Nach dem Nachtessen erinnerte Gemeindepräsidentin Regula Hürlimann die mündig gewordenen Hünenbergerinnen und Hünenberger an ihre neuen Rechte und Pflichten. Anschliessend gab sie einige Ergebnisse der diesjährigen Online-Umfrage bekannt, die im Vorfeld durchgeführt worden war. Die Befragung ergab u.a., dass für die jungen Erwachsenen vor allem der Erhalt des Stimm- und Wahlrechts, die Möglichkeit des Autofahrenlernens und der freie Besuch von Clubs und Bars wichtig sind.
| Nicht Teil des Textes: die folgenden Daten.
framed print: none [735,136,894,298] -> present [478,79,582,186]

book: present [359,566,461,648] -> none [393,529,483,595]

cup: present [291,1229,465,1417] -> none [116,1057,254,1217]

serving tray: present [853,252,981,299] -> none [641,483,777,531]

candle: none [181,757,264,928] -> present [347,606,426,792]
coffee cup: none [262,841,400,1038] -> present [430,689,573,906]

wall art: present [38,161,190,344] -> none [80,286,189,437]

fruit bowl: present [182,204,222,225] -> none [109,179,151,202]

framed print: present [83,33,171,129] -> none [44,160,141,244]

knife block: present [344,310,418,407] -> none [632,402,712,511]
Aus ihrer Sicht sollten insbesondere die Themen «bezahlbarer Wohnraum», «Freizeitangebote für Jugendliche», «Verschuldung/Umgang mit Geld» sowie «Littering/Umweltschutz» politisch mehr diskutiert und gewichtet werden. Dies sind exakt die gleichen Themen wie im Vorjahr. Auf die Frage, was sie an den Jugendlichen am meisten stört, nannten fast 50 % das übermässige Zeit verbringen in den neuen Medien. 30 % stören sich an psychischer und physischer Gewalt, 27 % am übermässigen Alkohol- und Drogenkonsum. Mehr als 80 % der jungen Erwachsenen engagieren sich in einem Musik- oder Sportverein oder in der Pfarrei. Aktuell die wichtigsten Anliegen für die jungen Erwachsenen sind die Ausländerfrage, der Umweltschutz und Energiefragen sowie das Wohnen. Als Dank für die Teilnahme an der Online-Befragung wurden zum Schluss drei Rewatch-Uhren verlost.

Als kleines Geschenk zur Mündigkeit konnten die jungen Erwachsenen mit der Anmeldung zwischen zwei Kinogutscheinen und einer Spende von CHF 40.— an ein Jugendarbeitslosenprojekt auswählen. Dass auch die heutige Jugend eine soziale Ader hat, zeigt der Umstand, dass doch zehn junge Erwachsene das Jugendarbeitslosenprojekt unterstützten.